In order to avoid building the fairly large amplification circuit four times over, an anaolg multiplexer (TI cd4067b) was used to route all four sensor signals to the same amplification circuitry. Difficulties arose with this, as the control voltage requires to switch the mux was greater than the 55 could ouput. To deal with this, we used a BJT as a voltage amplifier to allow the control singals to switch between VCC and ground.

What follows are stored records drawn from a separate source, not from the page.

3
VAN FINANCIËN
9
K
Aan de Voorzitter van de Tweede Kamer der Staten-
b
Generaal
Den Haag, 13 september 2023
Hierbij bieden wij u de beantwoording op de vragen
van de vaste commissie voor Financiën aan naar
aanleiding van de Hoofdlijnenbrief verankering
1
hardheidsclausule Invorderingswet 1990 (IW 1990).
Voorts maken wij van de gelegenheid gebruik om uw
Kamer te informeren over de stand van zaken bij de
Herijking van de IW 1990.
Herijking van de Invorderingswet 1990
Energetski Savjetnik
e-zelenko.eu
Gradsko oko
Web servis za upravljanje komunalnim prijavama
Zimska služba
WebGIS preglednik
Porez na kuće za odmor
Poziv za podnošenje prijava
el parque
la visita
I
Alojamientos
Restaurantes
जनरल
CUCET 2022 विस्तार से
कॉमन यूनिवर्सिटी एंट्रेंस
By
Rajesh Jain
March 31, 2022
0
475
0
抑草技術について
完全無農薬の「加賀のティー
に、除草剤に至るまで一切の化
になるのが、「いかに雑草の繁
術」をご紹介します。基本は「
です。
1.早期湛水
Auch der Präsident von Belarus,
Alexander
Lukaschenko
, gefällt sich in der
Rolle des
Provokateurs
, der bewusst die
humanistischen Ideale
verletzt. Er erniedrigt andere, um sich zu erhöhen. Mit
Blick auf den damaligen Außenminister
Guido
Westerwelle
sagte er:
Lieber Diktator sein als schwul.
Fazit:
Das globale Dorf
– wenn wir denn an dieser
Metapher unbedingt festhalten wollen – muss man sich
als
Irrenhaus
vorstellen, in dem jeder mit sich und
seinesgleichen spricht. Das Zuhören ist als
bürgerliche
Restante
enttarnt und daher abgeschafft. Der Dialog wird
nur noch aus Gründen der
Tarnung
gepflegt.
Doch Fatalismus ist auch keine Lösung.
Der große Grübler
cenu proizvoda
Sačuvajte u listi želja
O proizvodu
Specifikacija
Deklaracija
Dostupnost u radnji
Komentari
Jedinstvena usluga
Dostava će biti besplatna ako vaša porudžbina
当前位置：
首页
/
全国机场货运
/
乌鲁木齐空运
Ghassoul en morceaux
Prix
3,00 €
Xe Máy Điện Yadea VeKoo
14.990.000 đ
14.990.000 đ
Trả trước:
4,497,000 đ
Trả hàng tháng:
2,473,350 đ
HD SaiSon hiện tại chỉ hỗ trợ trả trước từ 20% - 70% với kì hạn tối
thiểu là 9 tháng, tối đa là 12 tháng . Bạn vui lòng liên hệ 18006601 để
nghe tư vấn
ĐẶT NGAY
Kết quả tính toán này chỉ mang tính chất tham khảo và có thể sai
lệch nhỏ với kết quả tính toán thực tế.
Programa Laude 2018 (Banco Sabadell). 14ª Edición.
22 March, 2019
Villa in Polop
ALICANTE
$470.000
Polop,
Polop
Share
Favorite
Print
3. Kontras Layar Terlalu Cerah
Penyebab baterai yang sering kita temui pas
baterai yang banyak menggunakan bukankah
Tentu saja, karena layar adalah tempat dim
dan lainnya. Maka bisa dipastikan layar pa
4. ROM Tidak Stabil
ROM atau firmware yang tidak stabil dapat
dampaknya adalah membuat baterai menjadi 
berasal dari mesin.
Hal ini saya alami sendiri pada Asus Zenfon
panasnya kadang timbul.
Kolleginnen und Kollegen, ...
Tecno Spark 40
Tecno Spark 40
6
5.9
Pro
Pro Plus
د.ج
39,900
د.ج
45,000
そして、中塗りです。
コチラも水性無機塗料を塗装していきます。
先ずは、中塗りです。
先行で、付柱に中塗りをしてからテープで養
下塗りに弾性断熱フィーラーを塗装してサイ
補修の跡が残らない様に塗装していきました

Our steering servo circuitry was minimal, requiring only a 5V regulator to drive the power line of the servo, with the PWM coming directly from the 555. The motor control circuity, on the other hand, proved to be quite a headache. Our first problem was that the motor could not be directly controlled by the 555 PWM output; rather, we had to use a FET as a current buffer. The second and larger problem arose from the interference between the sensors and motor. In order for the FET to switch in response to the 555 PWM output, it needed to share a ground line with the chip (and thus the sensors). However, doing so caused enough interference on the sensor lines that the direction control no longer functioned. We experimented with using a phototransistor to switch the FET, while keeping the motor and sensor power/ground lines completely seperate, but ultimately we ended up passing the PWM signal through a BJT, and then to the FET. The ground lines for the motor and sensors were common, but required a large amount of capacitance between VCC and ground, as well as software control modifications in order to prevent the motor from disabling the sensors.